• [Task instructions] Can you express the records below as a two-column CSV with the headers "prompt" and "reply", one row per record, where each field is quoted, line breaks become spaces, and the pictures are left out?

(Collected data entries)
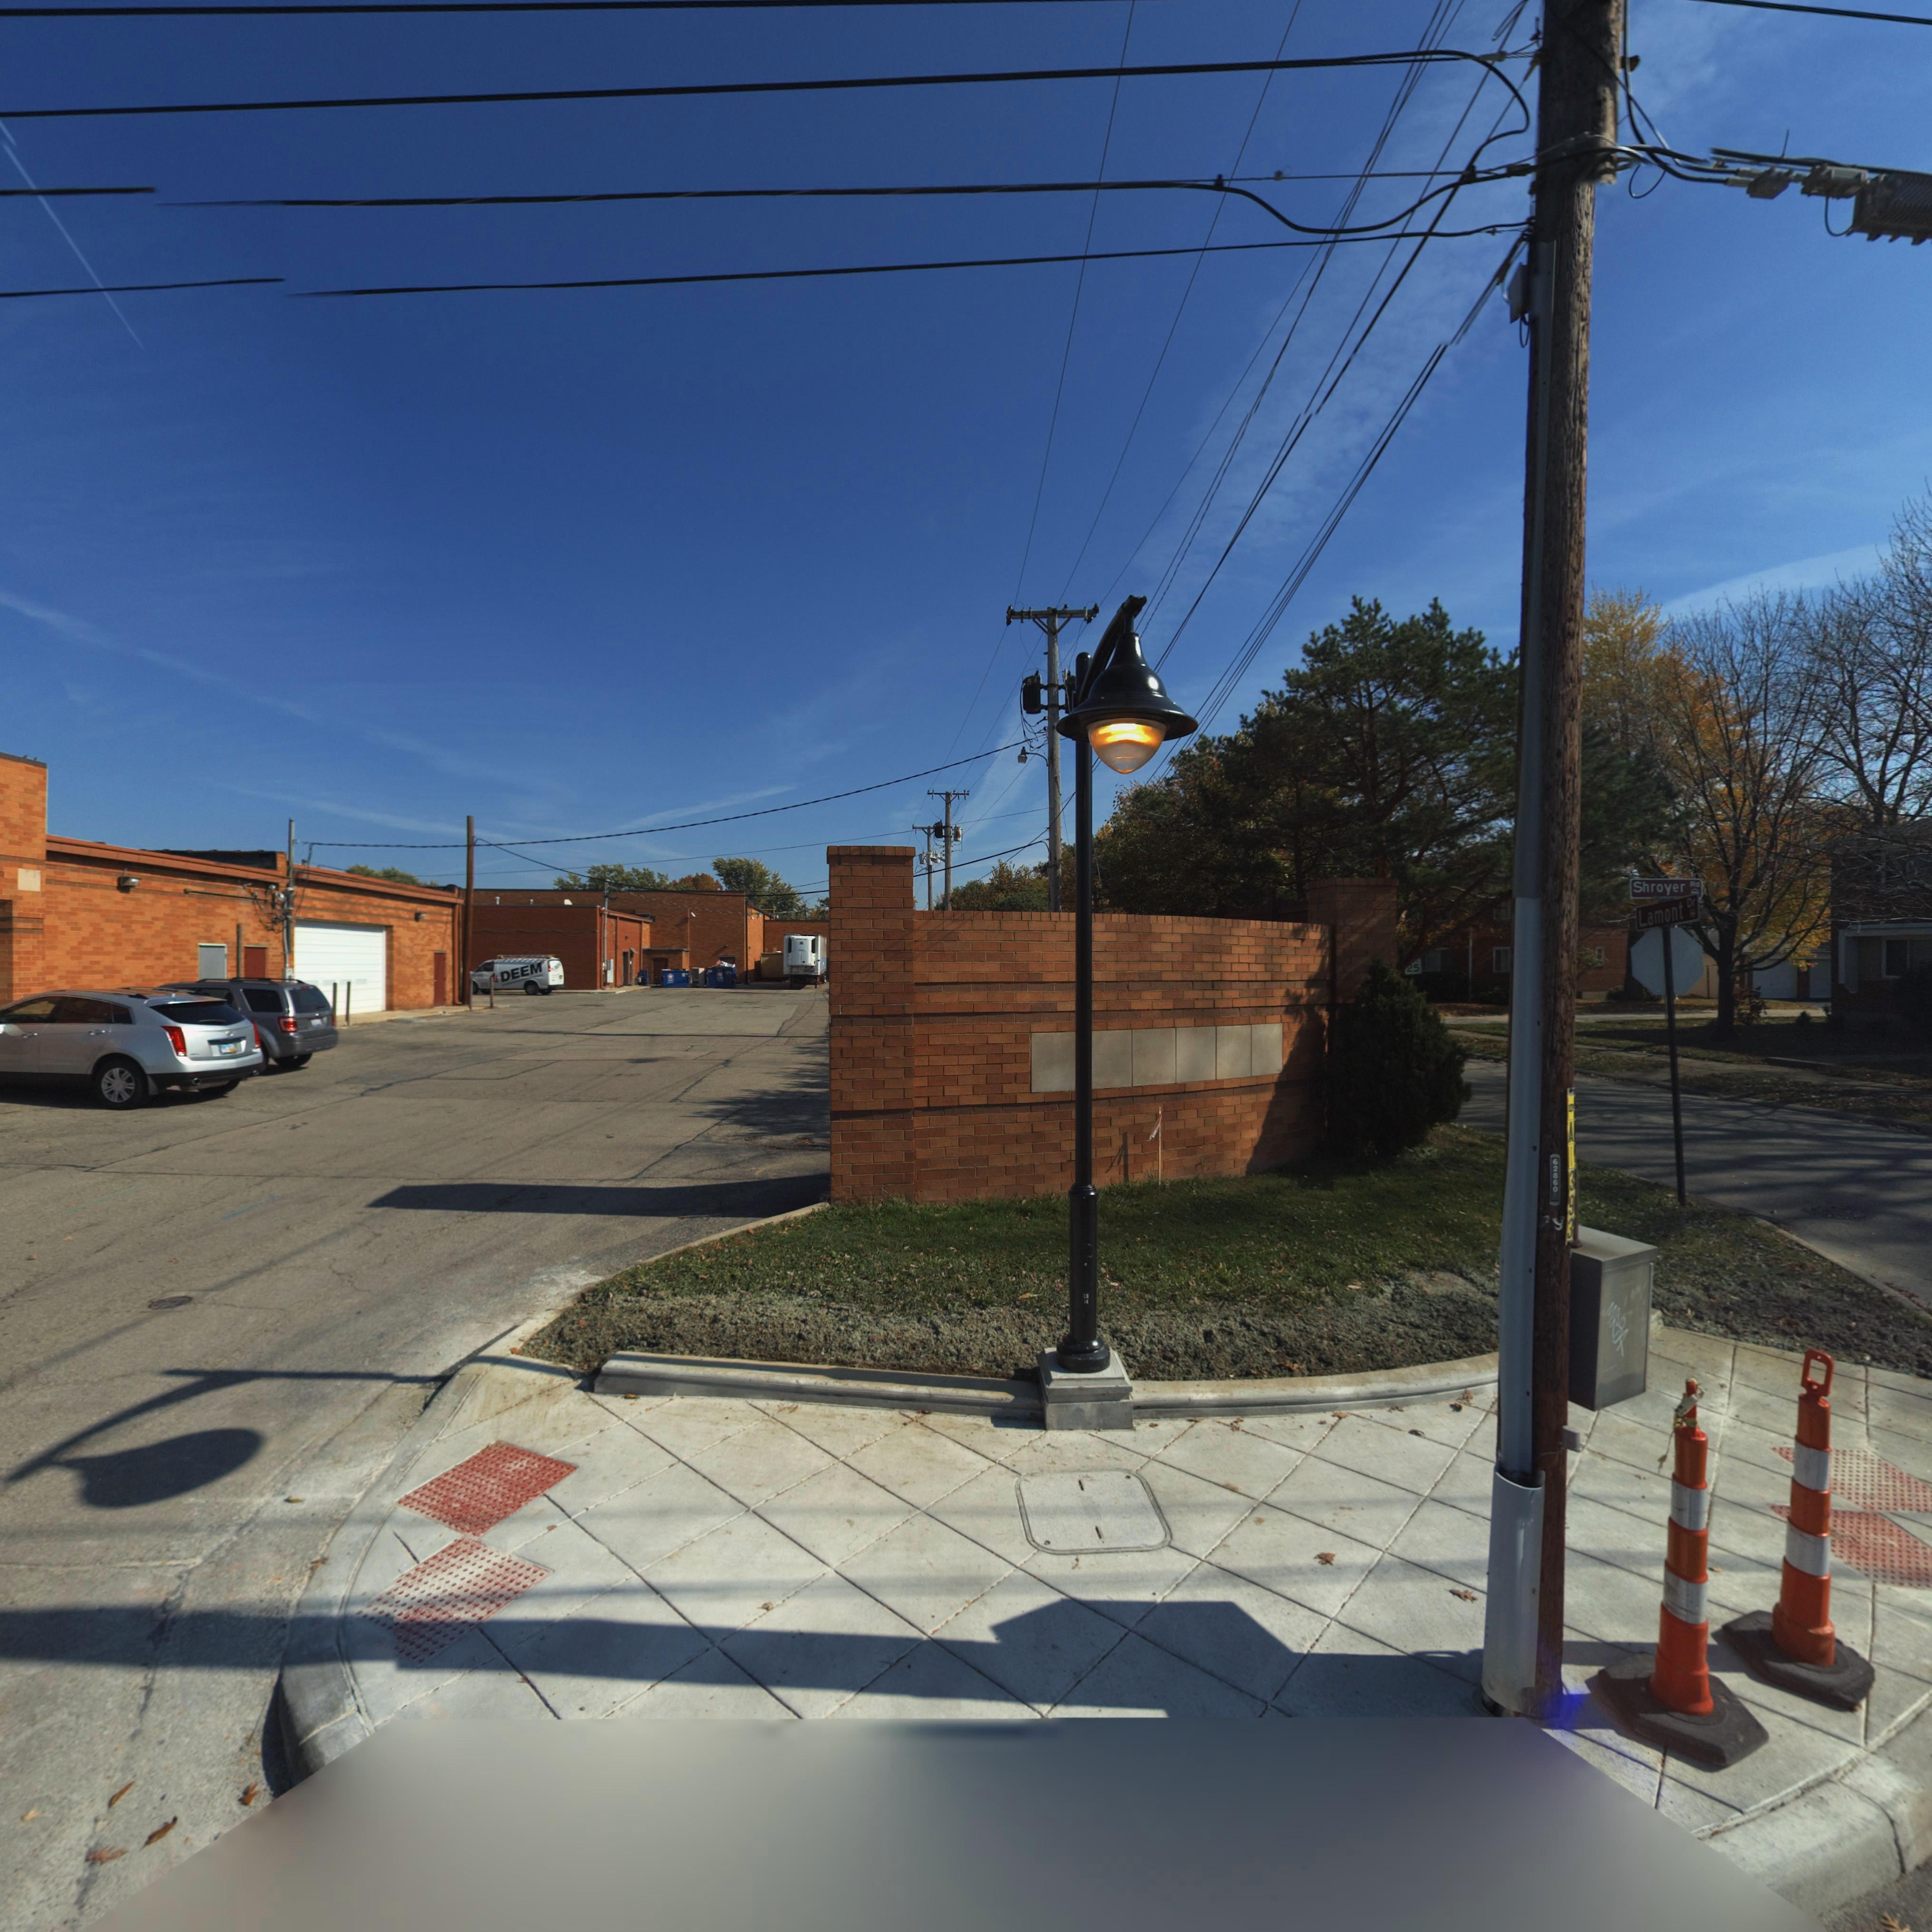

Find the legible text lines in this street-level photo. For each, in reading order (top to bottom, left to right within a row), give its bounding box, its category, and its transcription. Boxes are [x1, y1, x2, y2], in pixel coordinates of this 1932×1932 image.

[1632, 880, 1700, 897] StreetName: Shroyer Rd
[1638, 897, 1697, 928] StreetName: Lamont Dr
[499, 961, 542, 983] None: DEEM
[1407, 964, 1420, 972] None: 25
[1552, 1158, 1559, 1193] None: 62860
[1566, 1119, 1576, 1240] None: A 393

• [Task solution]
prompt,reply
"Find the legible text lines in this street-level photo. For each, in reading order (top to bottom, left to right within a row), give its bounding box, its category, and its transcription. Boxes are [x1, y1, x2, y2], in pixel coordinates of this 1932×1932 image.","[1632, 880, 1700, 897] StreetName: Shroyer Rd [1638, 897, 1697, 928] StreetName: Lamont Dr [499, 961, 542, 983] None: DEEM [1407, 964, 1420, 972] None: 25 [1552, 1158, 1559, 1193] None: 62860 [1566, 1119, 1576, 1240] None: A 393"